== AUSGEWÄHLTER AUSZUG ==
Birgit Pitschmann 1 min
Vor dem Amtsgericht in Stendal wurde erneut über die Kündigungen der Grundschullehrerin Birgit Pitschmann (zweite von rechts) verhandelt. Bildrechte: MDR/Katharina Häckl

Arbeitsgericht Stendal Prozess um verweigerte Zusatzstunde: Grundschullehrerin darf nicht wieder unterrichten

24. Juni 2024, 10:46 Uhr

Eine Grundschullehrerin aus dem Altmarkkreis Salzwedel, die eine Zusatzstunde verweigerte, darf nicht in den Schuldienst zurückkehren. Das Arbeitsgericht Stendal erklärte die fristlose Kündigung für ungültig, bestätigte jedoch die spätere ordentliche Kündigung. Die Lehrerin hat nun möglicherweise Anspruch auf sechs Monate Gehaltsfortzahlung, weil die fristlose Kündigung unwirksam war. Ob sie gegen das Urteil vorgeht, ist noch unklar.

Eine Grundschullehrerin aus dem Altmarkkreis Salzwedel, die keine Zusatzstunde für Lehrkräfte leisten wollte, kann nicht in den Schuldienst zurückkehren. Das Arbeitsgericht Stendal hat am Donnerstag zwar die fristlose Kündigung von Lehrerin Birgit Pitschmann für ungültig erklärt, die später ausgesprochene ordentliche Kündigung sei aber rechtens gewesen. Das Urteil ist noch nicht rechtskräftig.

Möglicher Anspruch auf Gehaltsfortzahlung

Die Lehrerin, so das Gericht, hätte sich direkt auf dem gerichtlichen Wege gegen die Zusatzstunde wehren müssen, statt diese zu verweigern. Da die fristlose Kündigung für unwirksam erklärt wurde, hat die Lehrerin nun möglicherweise Anspruch auf sechs Monate Lohnfortzahlung.
===
== DATENABSCHNITT ==
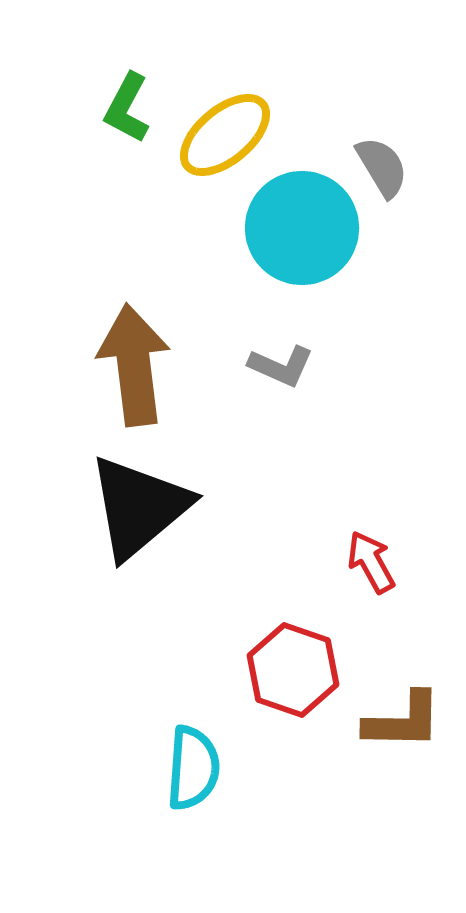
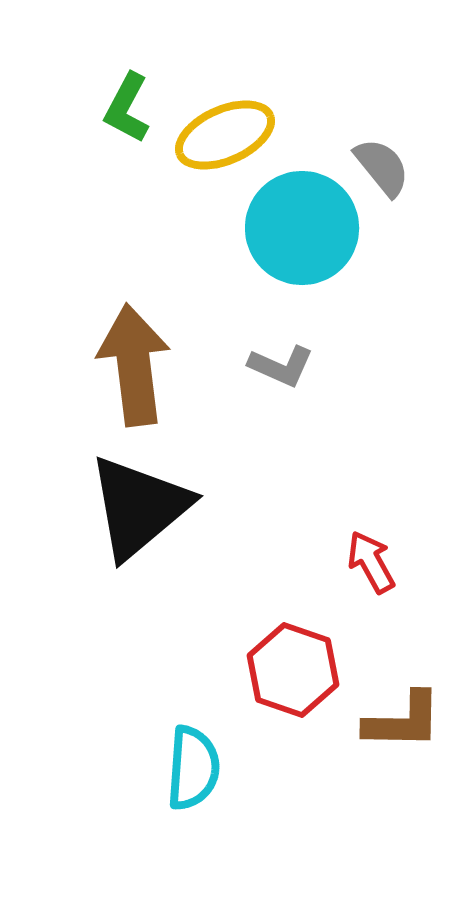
yellow ellipse: rotated 16 degrees clockwise
gray semicircle: rotated 8 degrees counterclockwise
===
**OFFENE AUFGABE**
Schreib bitte den Bericht über die gekündigte Grundschullehrerin von „Eine Grundschullehrerin aus dem Altmarkkreis Salzwedel, die eine“ bis „noch nicht rechtskräftig.“ wortgetreu ab.

**ENDGÜLTIGE ANTWORT**
Eine Grundschullehrerin aus dem Altmarkkreis Salzwedel, die eine Zusatzstunde verweigerte, darf nicht in den Schuldienst zurückkehren. Das Arbeitsgericht Stendal erklärte die fristlose Kündigung für ungültig, bestätigte jedoch die spätere ordentliche Kündigung. Die Lehrerin hat nun möglicherweise Anspruch auf sechs Monate Gehaltsfortzahlung, weil die fristlose Kündigung unwirksam war. Ob sie gegen das Urteil vorgeht, ist noch unklar.

Eine Grundschullehrerin aus dem Altmarkkreis Salzwedel, die keine Zusatzstunde für Lehrkräfte leisten wollte, kann nicht in den Schuldienst zurückkehren. Das Arbeitsgericht Stendal hat am Donnerstag zwar die fristlose Kündigung von Lehrerin Birgit Pitschmann für ungültig erklärt, die später ausgesprochene ordentliche Kündigung sei aber rechtens gewesen. Das Urteil ist noch nicht rechtskräftig.